The following example compiles fine but I can't figure out how to separate declaration and definition of operator<<() is this particular case.
Every time I try to split the definition friend is causing trouble and gcc complains the operator<<() definition must take exactly one argument.
#include <iostream>
template <typename T>
class Test {
public:
Test(const T& value) : value_(value) {}
template <typename STREAM>
friend STREAM& operator<<(STREAM& os, const Test<T>& rhs) {
os << rhs.value_;
return os;
}
private:
T value_;
};
int main() {
std::cout << Test<int>(5) << std::endl;
}
Operator<<() is supposed to have a free first parameter to work with different kind of output streams (std::cout, std::wcout or boost::asio::ip::tcp::iostream). The second parameter should be bound to a specialized version of the surrounding class.
Test<int> x;
some_other_class y;
std::cout << x; // works
boost::asio::ip::tcp::iostream << x; // works
std::cout << y; // doesn't work
boost::asio::ip::tcp::iostream << y; // works
Besides that using a non-member-function isn't equivalent to splitting the definition and declaration because non-member-functions can't access private attributes the the class.

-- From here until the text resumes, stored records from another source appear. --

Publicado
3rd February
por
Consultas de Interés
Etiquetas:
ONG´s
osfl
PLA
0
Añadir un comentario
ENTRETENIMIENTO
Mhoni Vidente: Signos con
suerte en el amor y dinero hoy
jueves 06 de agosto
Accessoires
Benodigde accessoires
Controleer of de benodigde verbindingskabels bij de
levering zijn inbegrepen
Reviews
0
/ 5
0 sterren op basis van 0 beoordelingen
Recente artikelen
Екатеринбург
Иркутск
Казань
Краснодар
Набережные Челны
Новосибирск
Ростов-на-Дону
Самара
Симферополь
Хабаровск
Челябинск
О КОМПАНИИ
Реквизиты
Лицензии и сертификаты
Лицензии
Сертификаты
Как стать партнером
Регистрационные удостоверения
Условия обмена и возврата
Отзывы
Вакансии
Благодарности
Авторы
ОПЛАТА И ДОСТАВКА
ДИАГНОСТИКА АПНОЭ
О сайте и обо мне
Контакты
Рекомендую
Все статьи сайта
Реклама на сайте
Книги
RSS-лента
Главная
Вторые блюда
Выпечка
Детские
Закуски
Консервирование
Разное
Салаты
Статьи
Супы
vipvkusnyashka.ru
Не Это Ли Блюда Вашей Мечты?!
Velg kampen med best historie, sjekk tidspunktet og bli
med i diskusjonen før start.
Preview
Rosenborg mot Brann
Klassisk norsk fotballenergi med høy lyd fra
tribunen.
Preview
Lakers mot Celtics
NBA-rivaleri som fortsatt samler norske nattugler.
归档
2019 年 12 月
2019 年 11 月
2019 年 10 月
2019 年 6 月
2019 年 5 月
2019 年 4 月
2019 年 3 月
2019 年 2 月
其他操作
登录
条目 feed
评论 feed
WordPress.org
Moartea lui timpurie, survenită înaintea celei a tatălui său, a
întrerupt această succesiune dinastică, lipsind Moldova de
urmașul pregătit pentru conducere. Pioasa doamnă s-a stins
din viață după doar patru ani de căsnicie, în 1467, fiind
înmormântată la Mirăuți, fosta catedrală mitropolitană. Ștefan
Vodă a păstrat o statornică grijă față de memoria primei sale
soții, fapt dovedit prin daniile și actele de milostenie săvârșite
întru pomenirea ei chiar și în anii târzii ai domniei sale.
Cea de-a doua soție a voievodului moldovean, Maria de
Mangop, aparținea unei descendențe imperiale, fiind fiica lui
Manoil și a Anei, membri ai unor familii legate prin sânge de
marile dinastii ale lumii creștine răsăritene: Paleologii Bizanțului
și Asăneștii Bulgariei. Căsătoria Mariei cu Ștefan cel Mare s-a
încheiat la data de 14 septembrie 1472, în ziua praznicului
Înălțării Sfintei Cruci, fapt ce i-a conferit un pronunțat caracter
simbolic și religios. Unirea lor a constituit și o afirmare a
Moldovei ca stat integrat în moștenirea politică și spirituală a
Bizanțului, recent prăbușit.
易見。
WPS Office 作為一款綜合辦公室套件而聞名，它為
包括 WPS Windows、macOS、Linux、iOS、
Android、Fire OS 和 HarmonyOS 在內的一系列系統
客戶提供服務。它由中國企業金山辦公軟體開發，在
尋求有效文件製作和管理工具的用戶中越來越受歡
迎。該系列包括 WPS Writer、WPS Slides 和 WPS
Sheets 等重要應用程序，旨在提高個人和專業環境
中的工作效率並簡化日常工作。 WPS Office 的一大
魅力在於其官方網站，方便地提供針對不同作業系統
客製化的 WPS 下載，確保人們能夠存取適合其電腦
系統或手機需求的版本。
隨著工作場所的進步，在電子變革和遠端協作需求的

The easiest is probably to make all these template operators friends:
#include <iostream>
template <typename T>
class Test
{
public:
Test(const T& value) : value_(value) {}
template <typename STREAM, typename U>
friend STREAM& operator<<(STREAM& os, const Test<U>& rhs);
private:
T value_;
};
template <typename STREAM, typename T>
STREAM& operator<<( STREAM& os, const Test<T>& rhs )
{
os << rhs.value_;
return os;
}